Roche Sequencing Solutions, Santa Clara, CA, 95050, USA.
The Center for Biologics Evaluation and Research, U.S. Food and Drug Administration, 10903 New Hampshire Avenue, Silver Spring, MD, 20993, USA.
Genome Biol. 2022 Jan 7;23(1):12. doi: 10.1186/s13059-021-02592-9.
Accurate detection of somatic mutations is challenging but critical in understanding cancer formation, progression, and treatment. We recently proposed NeuSomatic, the first deep convolutional neural network-based somatic mutation detection approach, and demonstrated performance advantages on in silico data.
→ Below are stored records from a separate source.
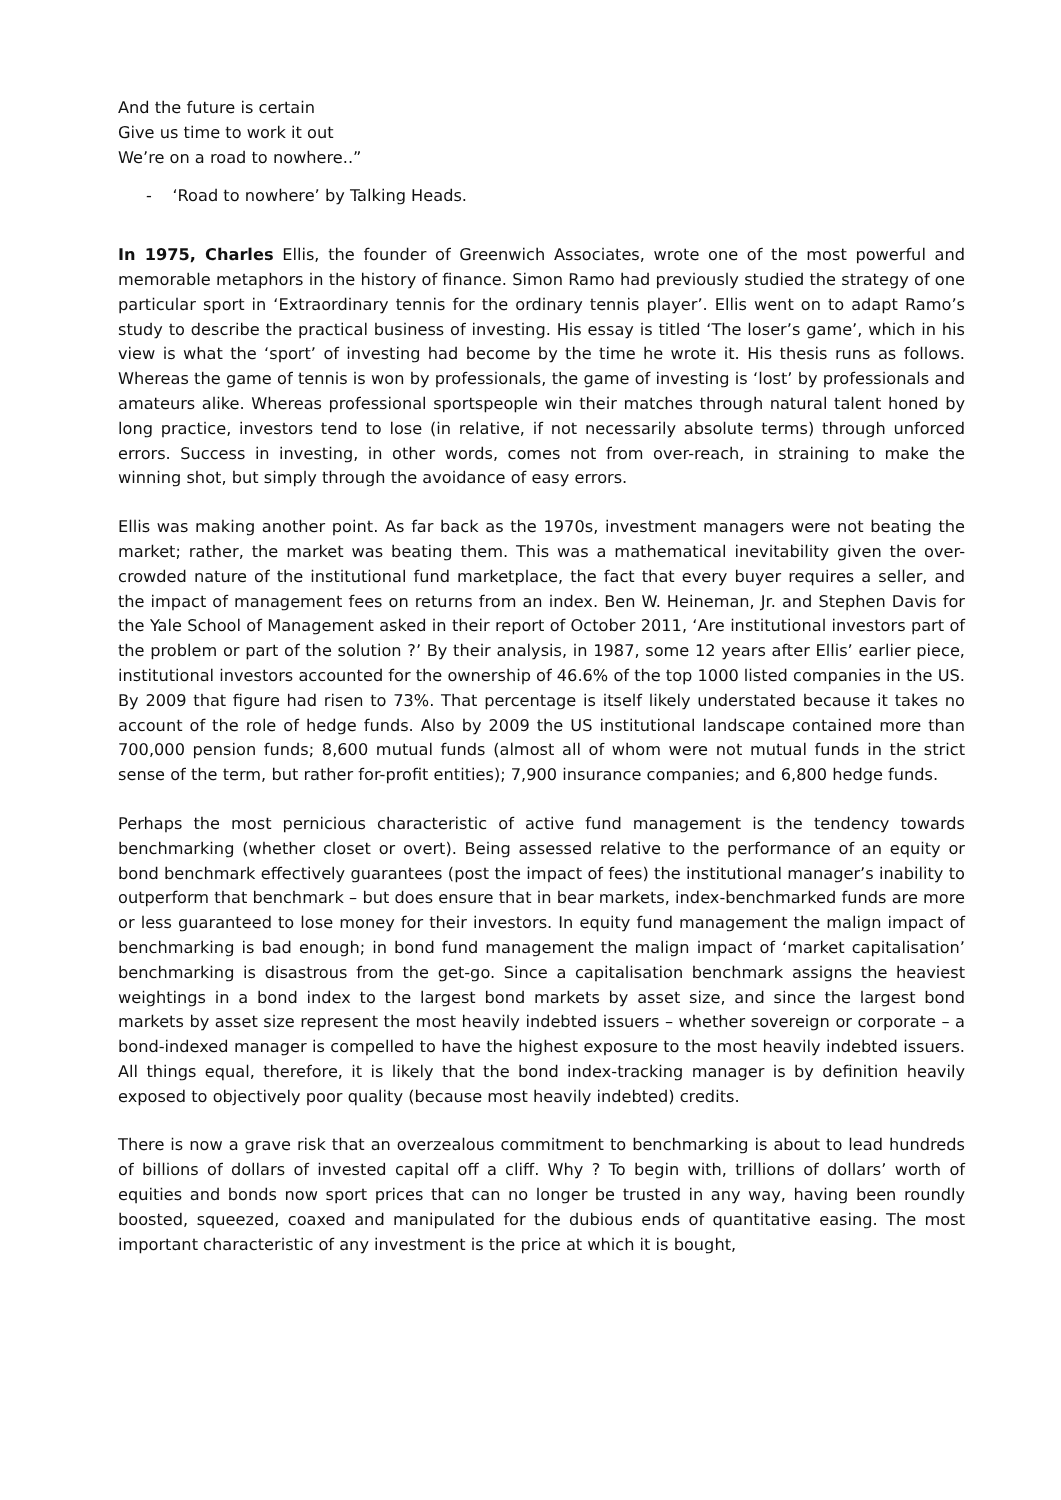And the future is certain
Give us time to work it out
We’re on a road to nowhere..”
- ‘Road to nowhere’ by Talking Heads.
In 1975, Charles Ellis, the founder of Greenwich Associates, wrote one of the most powerful and memorable metaphors in the history of finance. Simon Ramo had previously studied the strategy of one particular sport in ‘Extraordinary tennis for the ordinary tennis player’. Ellis went on to adapt Ramo’s study to describe the practical business of investing. His essay is titled ‘The loser’s game’, which in his view is what the ‘sport’ of investing had become by the time he wrote it. His thesis runs as follows. Whereas the game of tennis is won by professionals, the game of investing is ‘lost’ by professionals and amateurs alike. Whereas professional sportspeople win their matches through natural talent honed by long practice, investors tend to lose (in relative, if not necessarily absolute terms) through unforced errors. Success in investing, in other words, comes not from over-reach, in straining to make the winning shot, but simply through the avoidance of easy errors.
Ellis was making another point. As far back as the 1970s, investment managers were not beating the market; rather, the market was beating them. This was a mathematical inevitability given the over-crowded nature of the institutional fund marketplace, the fact that every buyer requires a seller, and the impact of management fees on returns from an index. Ben W. Heineman, Jr. and Stephen Davis for the Yale School of Management asked in their report of October 2011, ‘Are institutional investors part of the problem or part of the solution ?’ By their analysis, in 1987, some 12 years after Ellis’ earlier piece, institutional investors accounted for the ownership of 46.6% of the top 1000 listed companies in the US. By 2009 that figure had risen to 73%. That percentage is itself likely understated because it takes no account of the role of hedge funds. Also by 2009 the US institutional landscape contained more than 700,000 pension funds; 8,600 mutual funds (almost all of whom were not mutual funds in the strict sense of the term, but rather for-profit entities); 7,900 insurance companies; and 6,800 hedge funds.
Perhaps the most pernicious characteristic of active fund management is the tendency towards benchmarking (whether closet or overt). Being assessed relative to the performance of an equity or bond benchmark effectively guarantees (post the impact of fees) the institutional manager’s inability to outperform that benchmark – but does ensure that in bear markets, index-benchmarked funds are more or less guaranteed to lose money for their investors. In equity fund management the malign impact of benchmarking is bad enough; in bond fund management the malign impact of ‘market capitalisation’ benchmarking is disastrous from the get-go. Since a capitalisation benchmark assigns the heaviest weightings in a bond index to the largest bond markets by asset size, and since the largest bond markets by asset size represent the most heavily indebted issuers – whether sovereign or corporate – a bond-indexed manager is compelled to have the highest exposure to the most heavily indebted issuers. All things equal, therefore, it is likely that the bond index-tracking manager is by definition heavily exposed to objectively poor quality (because most heavily indebted) credits.
There is now a grave risk that an overzealous commitment to benchmarking is about to lead hundreds of billions of dollars of invested capital off a cliff. Why ? To begin with, trillions of dollars’ worth of equities and bonds now sport prices that can no longer be trusted in any way, having been roundly boosted, squeezed, coaxed and manipulated for the dubious ends of quantitative easing. The most important characteristic of any investment is the price at which it is bought,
In this study, we use the first comprehensive and well-characterized somatic reference data sets from the SEQC2 consortium to investigate best practices for using a deep learning framework in cancer mutation detection. Using the high-confidence somatic mutations established for a cancer cell line by the consortium, we identify the best strategy for building robust models on multiple data sets derived from samples representing real scenarios, for example, a model trained on a combination of real and spike-in mutations had the highest average performance.
The strategy identified in our study achieved high robustness across multiple sequencing technologies for fresh and FFPE DNA input, varying tumor/normal purities, and different coverages, with significant superiority over conventional detection approaches in general, as well as in challenging situations such as low coverage, low variant allele frequency, DNA damage, and difficult genomic regions.
准确检测体细胞突变对于理解癌症的形成、进展和治疗至关重要,但这极具挑战性。我们最近提出了基于深度卷积神经网络的体细胞突变检测方法 NeuSomatic,并在模拟数据上展示了性能优势。
在这项研究中,我们使用了来自 SEQC2 联盟的第一个全面且特征良好的体细胞参考数据集,以研究在癌症突变检测中使用深度学习框架的最佳实践。我们利用该联盟为癌细胞系确定的高可信度体细胞突变,为代表真实情况的样本从多个数据集中构建稳健模型确定了最佳策略,例如,在真实突变和插入突变的组合上训练的模型具有最高的平均性能。
我们在研究中确定的策略在多种测序技术中具有高度的稳健性,适用于新鲜和 FFPE DNA 输入、不同的肿瘤/正常纯度以及不同的覆盖度,与传统检测方法相比具有显著优势,在低覆盖度、低变异等位基因频率、DNA 损伤和困难基因组区域等具有挑战性的情况下优势更为明显。